START RECORDED INFORMATION

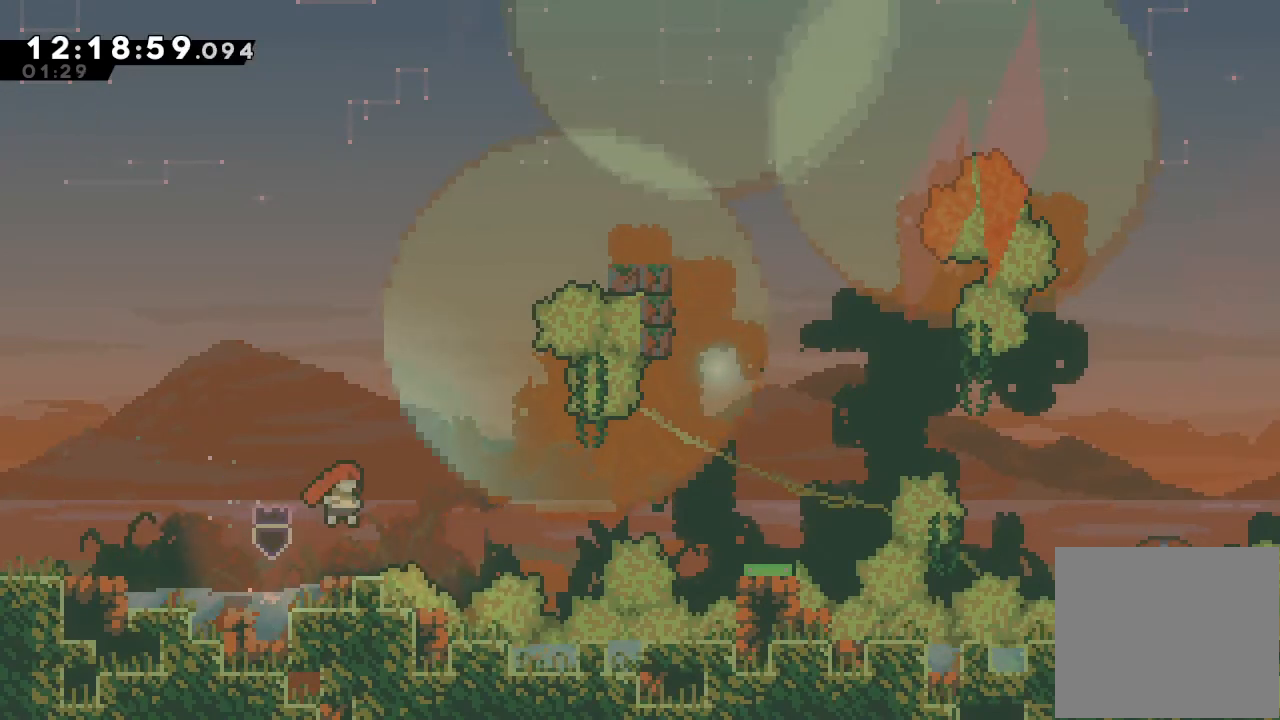
{"keys": [], "events": [[33, "right", "up"]]}
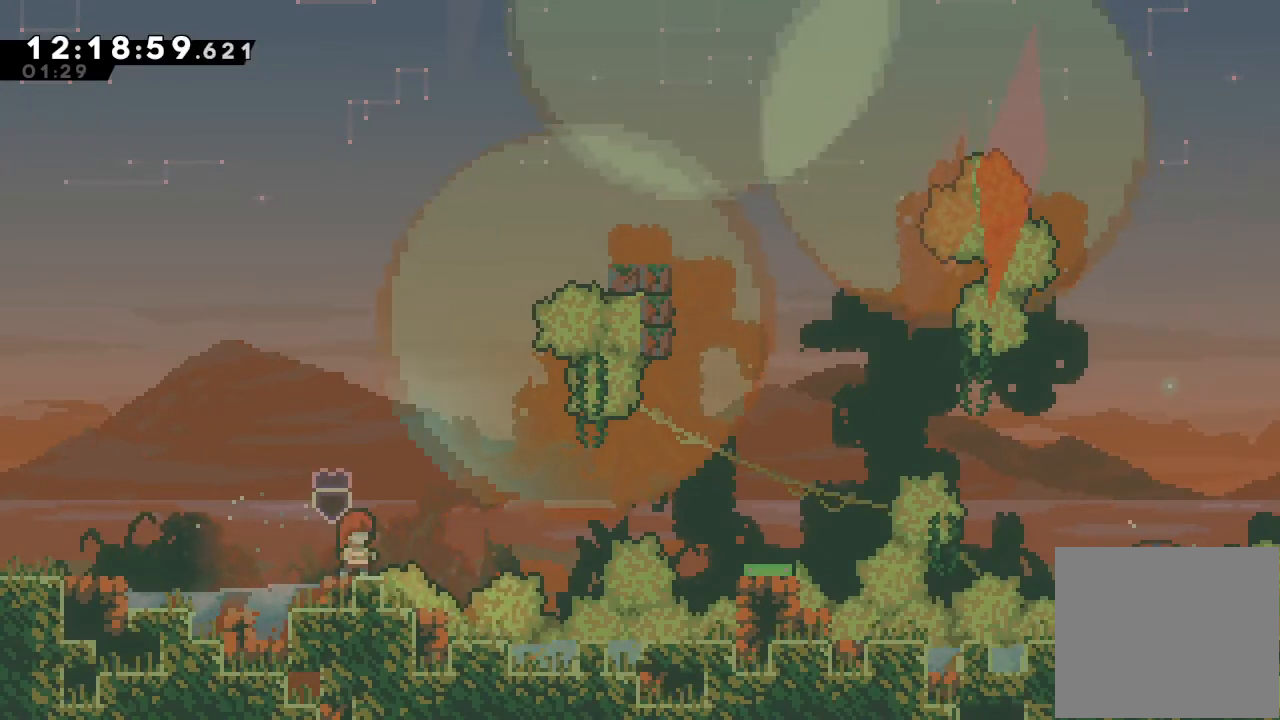
{"keys": [], "events": []}
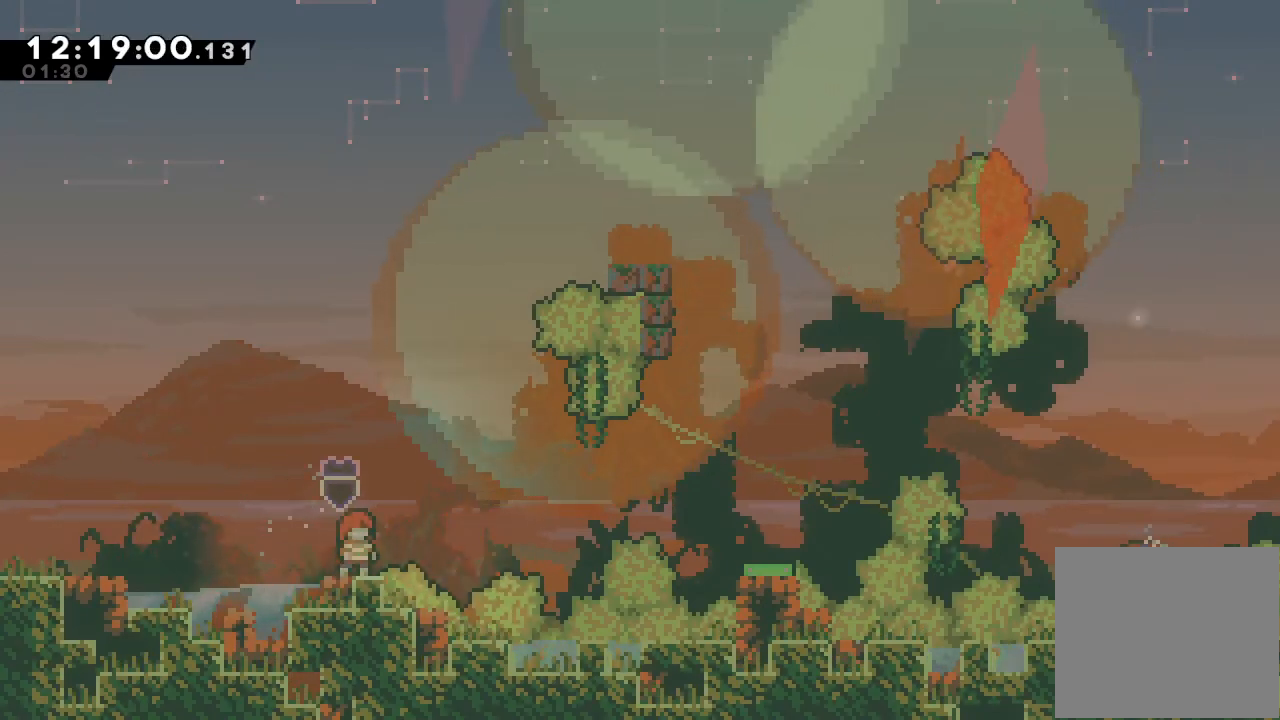
{"keys": ["down"], "events": [[467, "down", "down"]]}
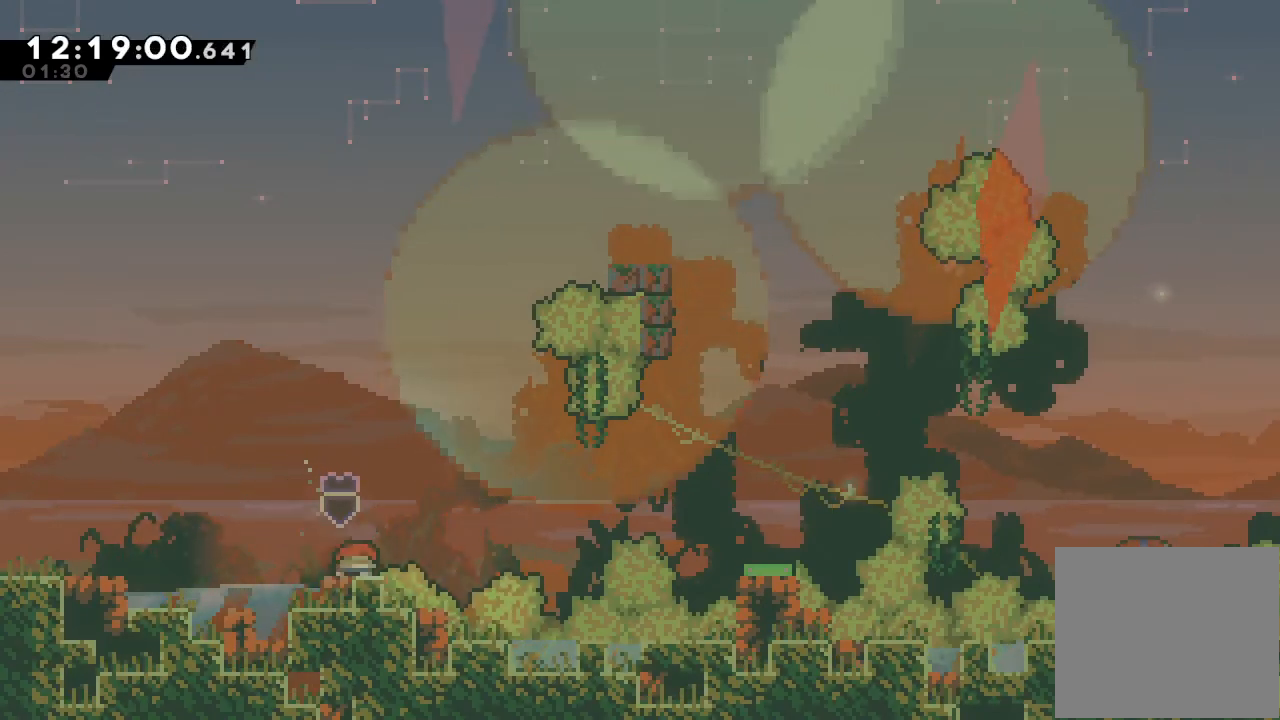
{"keys": ["down"], "events": []}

END RECORDED INFORMATION

**ASSIGNMENT**
The reply should repeat the listing above exactly and contain no pictures.

**SOLVED PROBLEM**
{"keys": [], "events": [[33, "right", "up"]]}
{"keys": [], "events": []}
{"keys": ["down"], "events": [[467, "down", "down"]]}
{"keys": ["down"], "events": []}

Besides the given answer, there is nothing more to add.